Ethical and legal considerations are important in the field of psychology. This certainly holds true for the area of psychological assessment. Understanding the ethical codes and federal and state laws that apply to psychological testing and assessment is essential to the psychology profession, because these codes and laws protect both you and your clients.
To prepare for this Discussion, select one of the case studies in the document “Week 3 Case Studies” from this week’s Learning Resources and consider the ethical and/or legal considerations related to psychological assessment it presents.
Case Study 5
Chase Knotting was a patient who had been seen in 2003 by Dr. David Miller, a psychiatrist. In 2008, Chase was about to remarry, and his fiancée’s father asked a psychologist friend, Dr.
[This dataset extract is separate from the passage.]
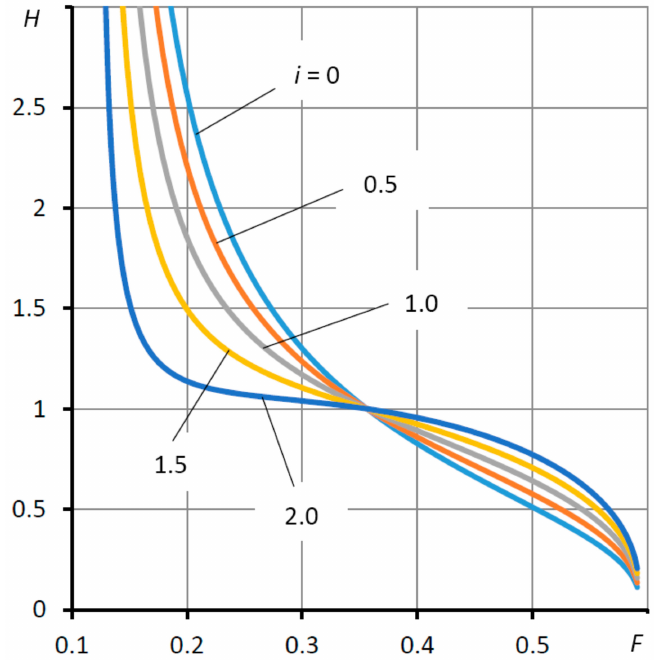
Figure 5. Dependences of the gap H on the external force F of the thrust bearing at various values of the elasticity coefficient K e = i K e 0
Saul Leventhal, to write Dr. Miller to find out about his soon-to-be son-in-law. Dr. Leventhal wrote to Miller stating specifically that he was requesting information in order to advise and apprise a concerned future father-in-law. Dr. Miller’s response letter indicated that Chase had been diagnosed as a “manic-depressive with psychotic features.” Dr. Miller went on to write that his advice to the bride-to-be was to “run as fast and as far as she could away from this man . . . of course, if he didn’t marry her, he would marry some other poor girl and make her life hell.”